Having the palette being of type [Color]
is not a bad idea, and then we can have constants in some namespace for the indices.
But another possibility would be to just have special compiler support for this. So not every element would have a palette at runtime. in the implementation widget, one would simply do
FooWidget := Rectangle {
background: Colors.button-background;
}
And when using it we can override some of the palette with
FooWidget {
palette: { button-background: red; } // the other color are "inherited"
}
Where palette is a builtin property.
Ahh, interesting idea - this combines after all. We could use a model in the implementation but hide it behind the syntax you're proposing.

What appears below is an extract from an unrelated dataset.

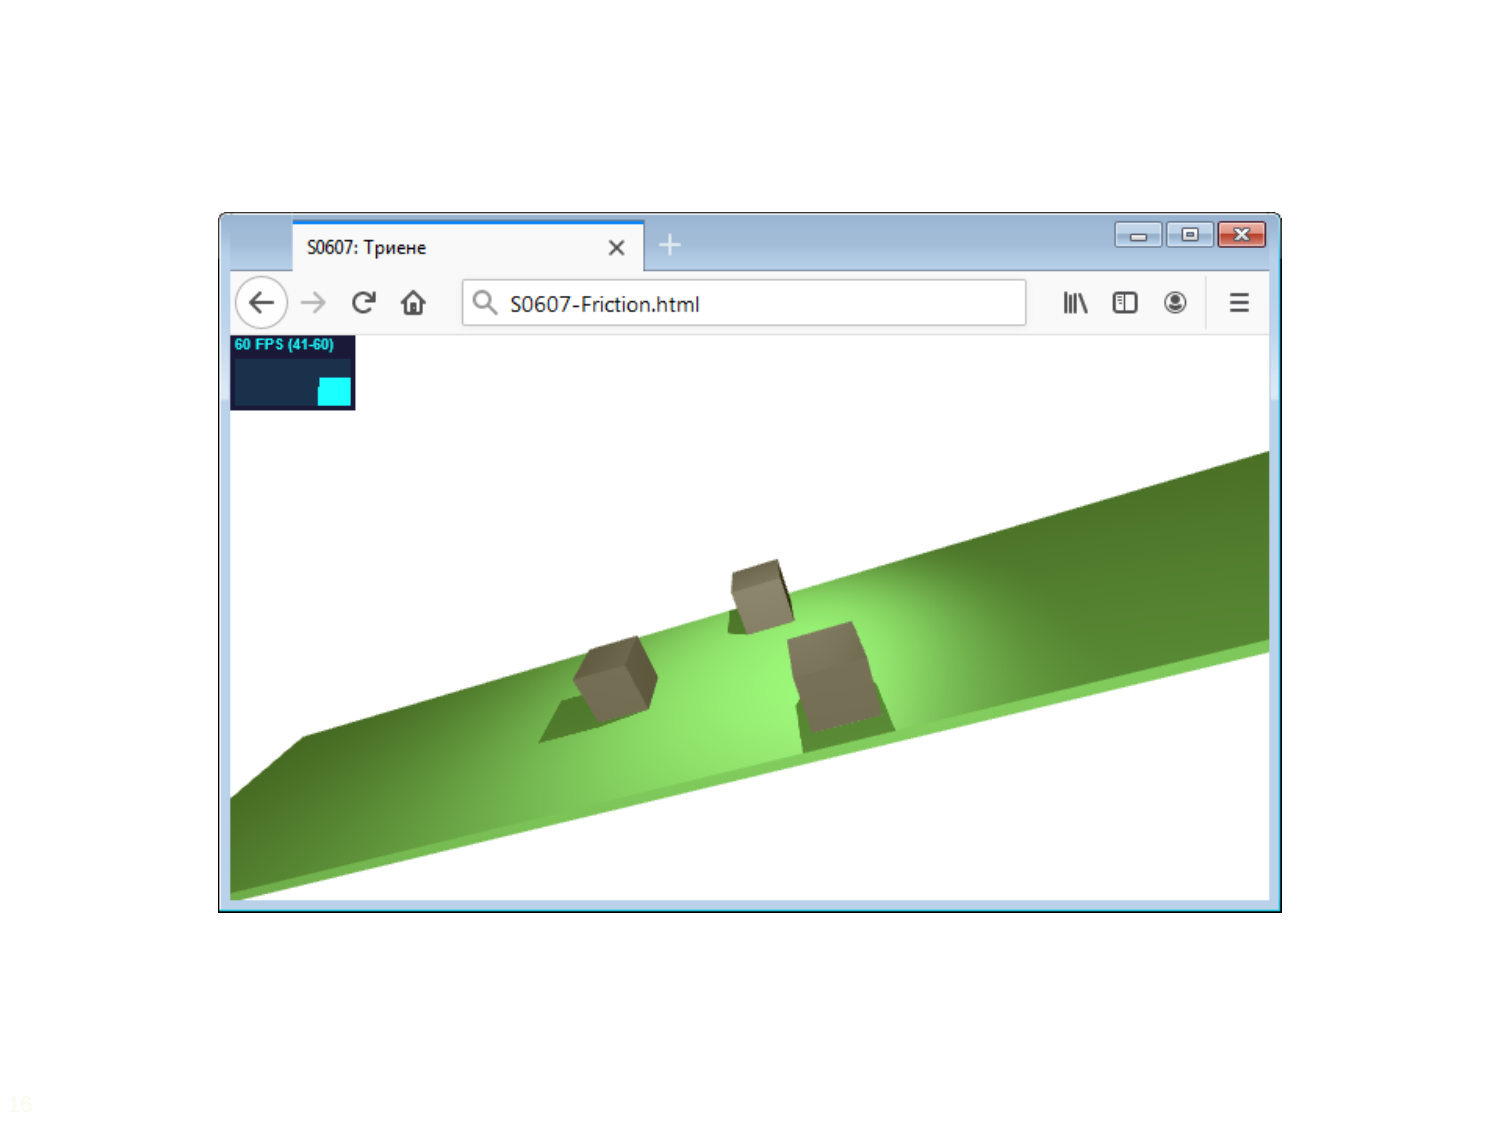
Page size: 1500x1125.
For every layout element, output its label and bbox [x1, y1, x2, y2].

picture [218, 212, 1282, 913]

Let me see if I understood correctly:
- If an element uses
Colors.XXX
in a binding, then this is translated to resolve to a newly materialisedpalette
property. - The newly materialised palette property is publicly visible
- A binding to the palette property with object assignment results in a binding that inherits unset values from the global palette.
Where is this "button-background" defined? What happens when I mistype that as "butn-background" somewhere? Is that recognized as an error or will that silently add a new color to the palette?
It would be defined in the compiler and typo would be detected
Might we get an additional choice as an interim solution? A grey color scheme with high contrast text and widget outlines would be sufficient until custom colors are implemented.